_Data extract_:
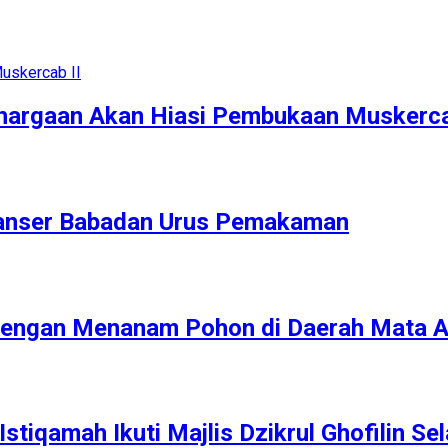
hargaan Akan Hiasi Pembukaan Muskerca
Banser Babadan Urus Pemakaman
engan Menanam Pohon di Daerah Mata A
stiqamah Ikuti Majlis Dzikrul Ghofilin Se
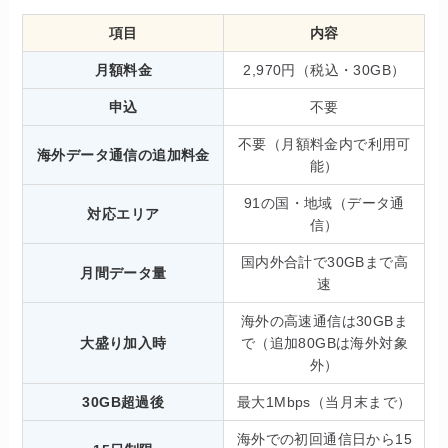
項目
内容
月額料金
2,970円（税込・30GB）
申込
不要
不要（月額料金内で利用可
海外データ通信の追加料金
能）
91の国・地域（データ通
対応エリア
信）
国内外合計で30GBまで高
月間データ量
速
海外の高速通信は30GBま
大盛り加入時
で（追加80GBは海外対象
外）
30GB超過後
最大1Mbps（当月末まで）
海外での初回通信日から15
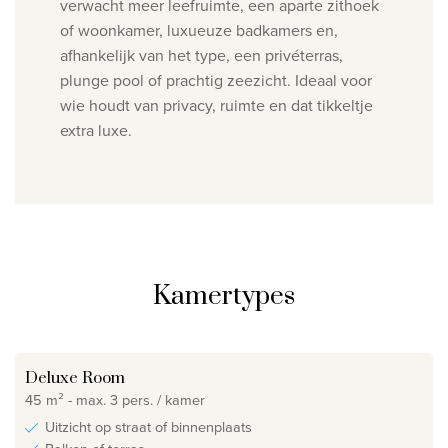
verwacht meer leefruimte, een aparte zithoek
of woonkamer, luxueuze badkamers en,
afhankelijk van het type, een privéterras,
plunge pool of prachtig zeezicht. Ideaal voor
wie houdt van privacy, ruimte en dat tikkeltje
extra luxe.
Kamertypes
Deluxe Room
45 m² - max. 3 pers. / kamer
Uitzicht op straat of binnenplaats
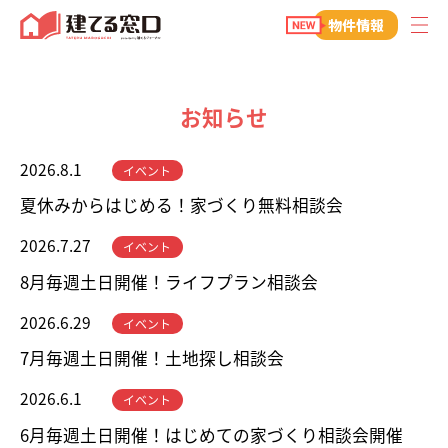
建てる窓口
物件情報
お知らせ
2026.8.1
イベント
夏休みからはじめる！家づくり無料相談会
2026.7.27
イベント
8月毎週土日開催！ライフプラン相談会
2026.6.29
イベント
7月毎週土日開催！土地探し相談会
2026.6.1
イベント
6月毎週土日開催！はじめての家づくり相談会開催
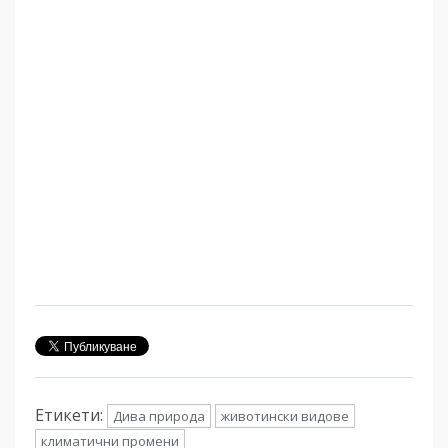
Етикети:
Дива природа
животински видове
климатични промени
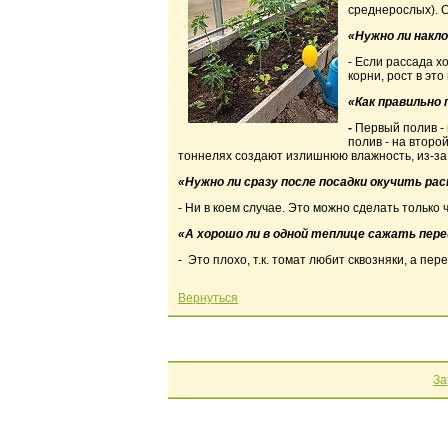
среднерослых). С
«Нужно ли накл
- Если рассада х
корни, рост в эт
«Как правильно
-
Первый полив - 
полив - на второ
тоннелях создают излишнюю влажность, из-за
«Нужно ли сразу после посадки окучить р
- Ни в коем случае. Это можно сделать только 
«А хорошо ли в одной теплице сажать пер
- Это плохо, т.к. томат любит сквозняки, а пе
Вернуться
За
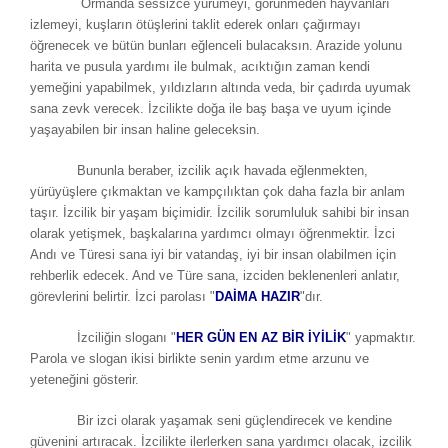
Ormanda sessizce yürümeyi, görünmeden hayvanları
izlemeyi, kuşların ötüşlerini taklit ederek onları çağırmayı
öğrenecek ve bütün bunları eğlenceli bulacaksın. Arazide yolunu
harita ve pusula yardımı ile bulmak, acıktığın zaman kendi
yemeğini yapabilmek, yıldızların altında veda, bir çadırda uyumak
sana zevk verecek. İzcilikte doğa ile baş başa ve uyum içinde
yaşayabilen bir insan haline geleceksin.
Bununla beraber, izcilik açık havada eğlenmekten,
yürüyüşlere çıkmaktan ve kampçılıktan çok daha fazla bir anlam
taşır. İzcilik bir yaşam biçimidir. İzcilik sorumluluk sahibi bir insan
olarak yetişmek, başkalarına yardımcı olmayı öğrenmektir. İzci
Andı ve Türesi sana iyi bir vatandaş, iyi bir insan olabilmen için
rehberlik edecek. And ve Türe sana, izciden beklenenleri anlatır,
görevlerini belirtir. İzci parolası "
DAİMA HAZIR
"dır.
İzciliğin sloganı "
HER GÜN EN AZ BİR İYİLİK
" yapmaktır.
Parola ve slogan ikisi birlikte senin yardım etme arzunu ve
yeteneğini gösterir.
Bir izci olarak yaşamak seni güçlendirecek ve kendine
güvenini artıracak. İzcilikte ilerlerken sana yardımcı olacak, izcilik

_Task requirements_: Render every line from the start of the material through the line containing "海外での初回通信日から15", inclusive, as a numbered list. Omit blank lines and the pictures.

_Response area_:
1. hargaan Akan Hiasi Pembukaan Muskerca
2. Banser Babadan Urus Pemakaman
3. engan Menanam Pohon di Daerah Mata A
4. stiqamah Ikuti Majlis Dzikrul Ghofilin Se
5. 項目
6. 内容
7. 月額料金
8. 2,970円（税込・30GB）
9. 申込
10. 不要
11. 不要（月額料金内で利用可
12. 海外データ通信の追加料金
13. 能）
14. 91の国・地域（データ通
15. 対応エリア
16. 信）
17. 国内外合計で30GBまで高
18. 月間データ量
19. 速
20. 海外の高速通信は30GBま
21. 大盛り加入時
22. で（追加80GBは海外対象
23. 外）
24. 30GB超過後
25. 最大1Mbps（当月末まで）
26. 海外での初回通信日から15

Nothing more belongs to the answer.